Ok guys I e-mailed all my contacts and one of my friends told me her Beijing Mandarin teacher and other friend helped provide the below translations of both swords:

Baqua Dao:

Waist Sword with Inlaid Silver Decoration of Multi-treasure and Bagua in Guard from Early mid-Qing dynasty

This sword is made in the shape of a wild goose feather, with the sword tip in the shape of a baby wild goose feather. It has a thin body with broad blade. The body is flat with no raised spine back. The sword body has four grooves, with two thick and two thin, with one of them dotted with seven holes. The sword guard is in the shape of a bagua, made in iron but inlaid with silver, decorated with delicate and beautiful design of multi-treasure. The pommel and handle were both made in iron. The shield has been missing.

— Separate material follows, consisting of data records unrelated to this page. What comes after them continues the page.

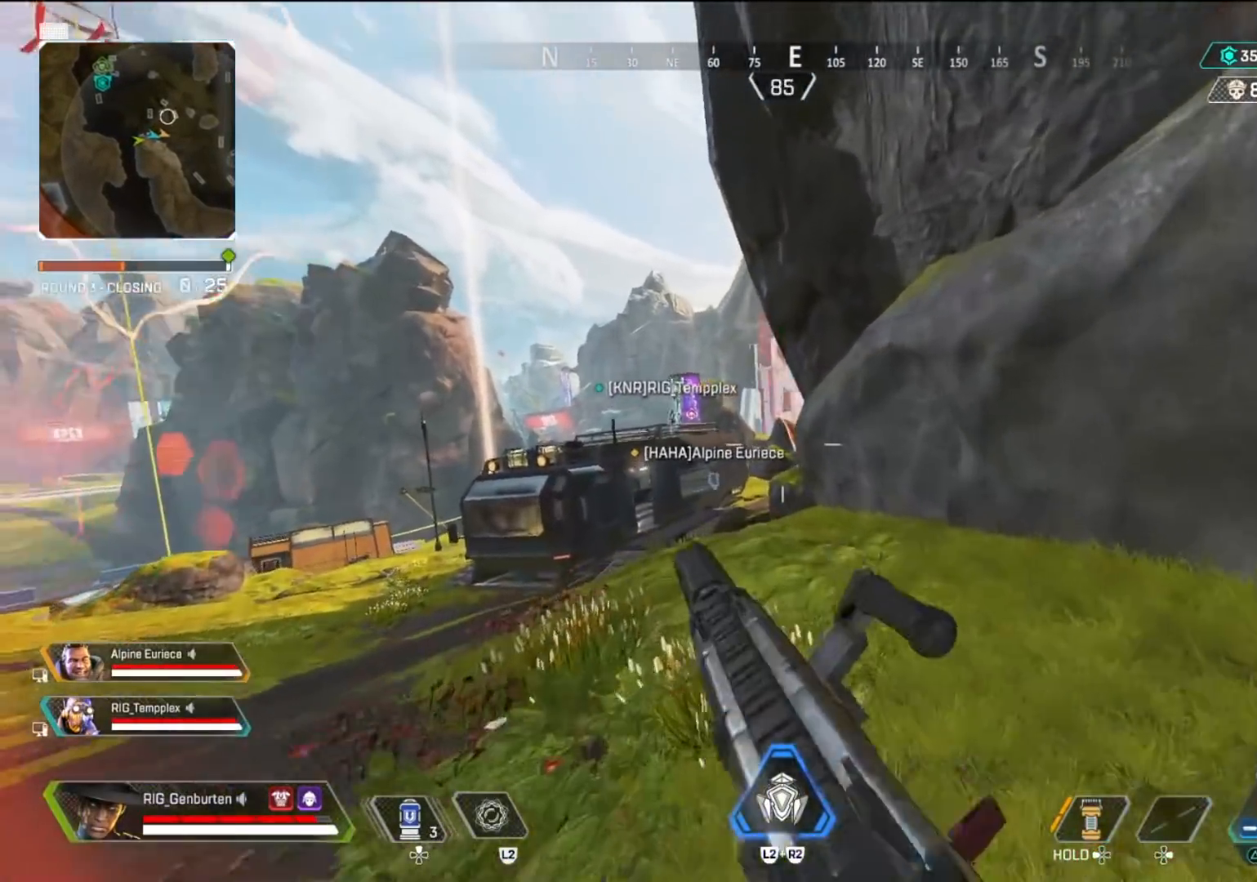
{"buttons": ["L1"], "left_stick": "up", "right_stick": "right", "events": [[17, "L1", "down"], [183, "right_stick", "right"]]}
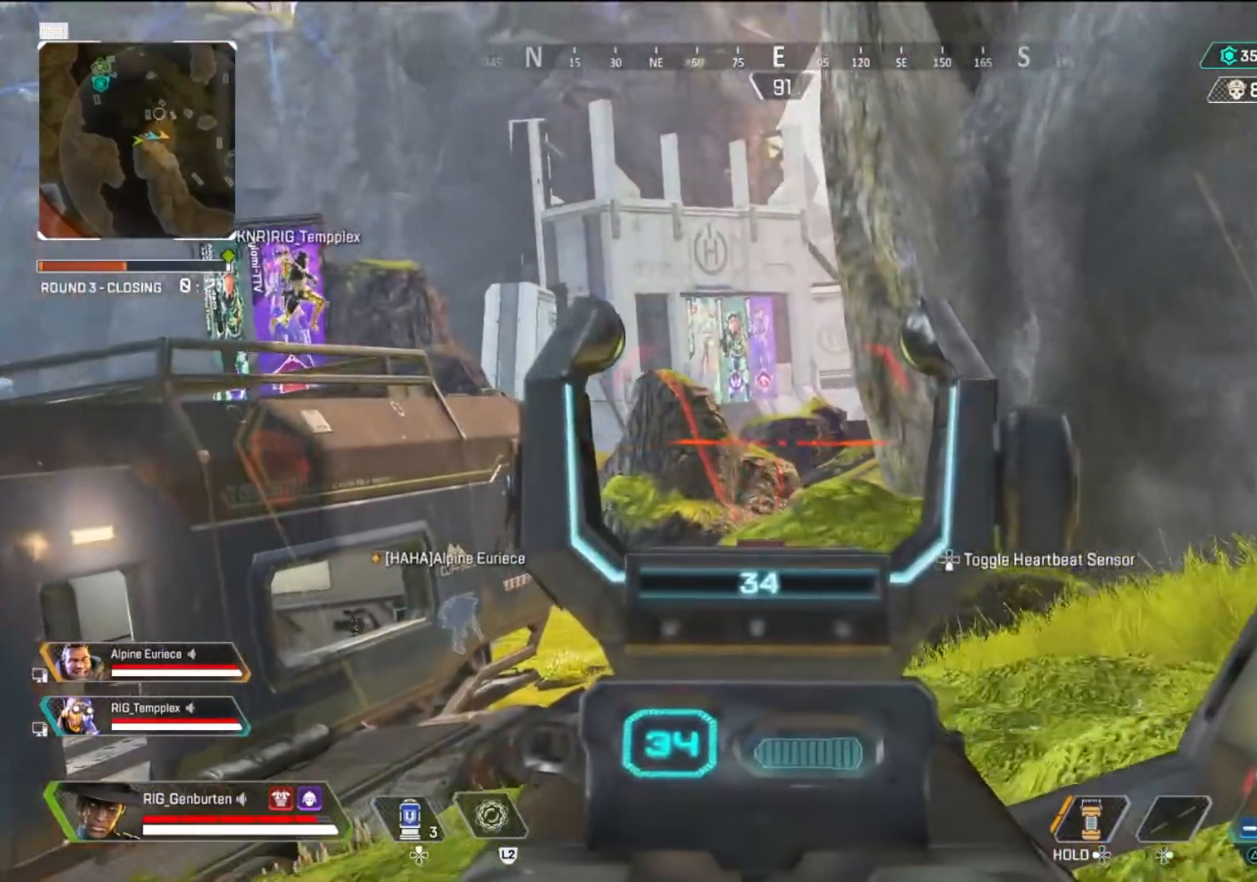
{"buttons": ["L1"], "left_stick": "up", "right_stick": "center", "events": [[50, "right_stick", "center"]]}
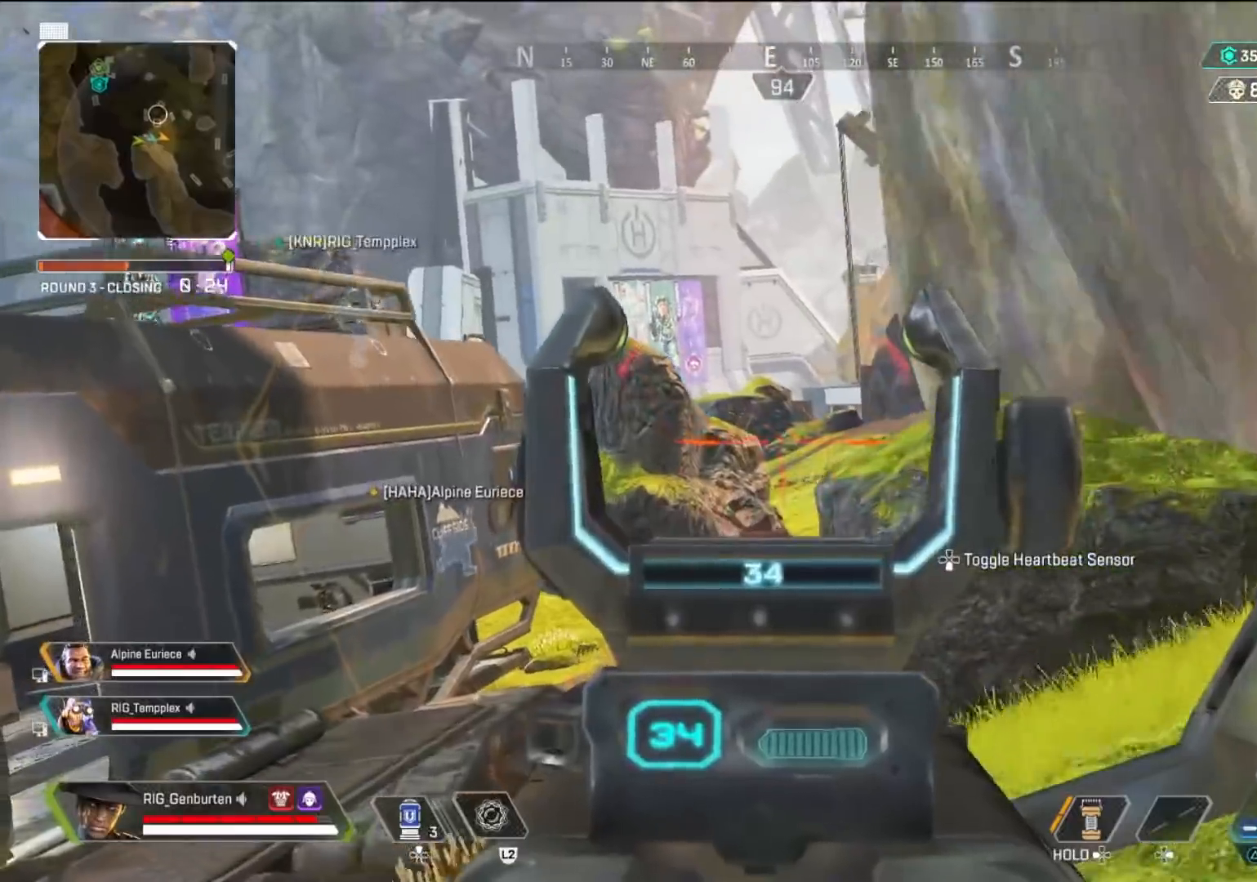
{"buttons": ["L2"], "left_stick": "up", "right_stick": "center", "events": [[300, "R3", "down"], [350, "L1", "up"], [400, "R3", "up"], [467, "L2", "down"]]}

Shape of a wild goose feather; tip in shape of baby wild goose feather; flat with no raised back; with four grooves in the body;
Guard in the shape of a bagua, made in iron but inlaid with silver, delicate and beautiful design of multi-treasure;
Pommel and handle made in iron; shield missing;
Waist sword inlaid with silver decoration of multi-treasure and gagua in guard from Early mid-Qing dynasty.

Goose Plume Dao:

Mid-Early Qing Dynasty ‘Intricate Silver Variegated Decorative Design Eight Trigram Cross-Guard Waist Sabre’
This Sabre is shaped like a ‘Goose Plume Sabre’ with a small ‘Goose Plume Sabre’ head, wide blade, thin body and un-ridged. Four ‘Blood Grooves’ have been opened on the Blade, two thick and two thin. One of the segmented grooves has been dotted in bronze to represent the ‘Big Dipper’ Constellation. The exquisite Eight-Trigram Cross-Guard is meticulously made of Iron and interlocked with intricate silver in Variegated Ripple design. The Pommel and Hilt are made of iron and the scabbard is missing.

1. This Sabre is shaped like a ‘Goose Plume Sabre’ with a small ‘Goose Plume Sabre’ head, wide blade, thin body and un-ridged.
2. The exquisite Eight-Trigram Cross-Guard is meticulously made of Iron and interlocked with intricate silver in Variegated Ripple design.
3. Close up of the Hilt. The Pommel and Hilt are made of iron and the scabbard is missing.
4. Mid-Early Qing Dynasty Intricate Silver Variegated Ripple Eight Trigram Cross-Guard Waist Sabre.

‘Magpie on Branch’ Relief Bronze Decorated Sabre
This Sabre is 69 Centimeter long, 0.7 Centimeter thick. Several ‘Blood Grooves’, both long and short has been opened on both sides of the blade with a thin Fuller running down the middle. The workmanship is careful and neat, the sabre has an easy and graceful poise with supreme weight distribution and hand feel. The scabbard is missing but the hilt is well preserved. The grip is thick and solid, 10 magpies have been relieved on the Pommel, cross-Guard and Grip with breathtaking craftsmanship. This sabre is a showcase of the pinnacle of Chinese civilian sword-making in the Mid-Early Qing Dynasty but could also possibly be an officially crafted sabre.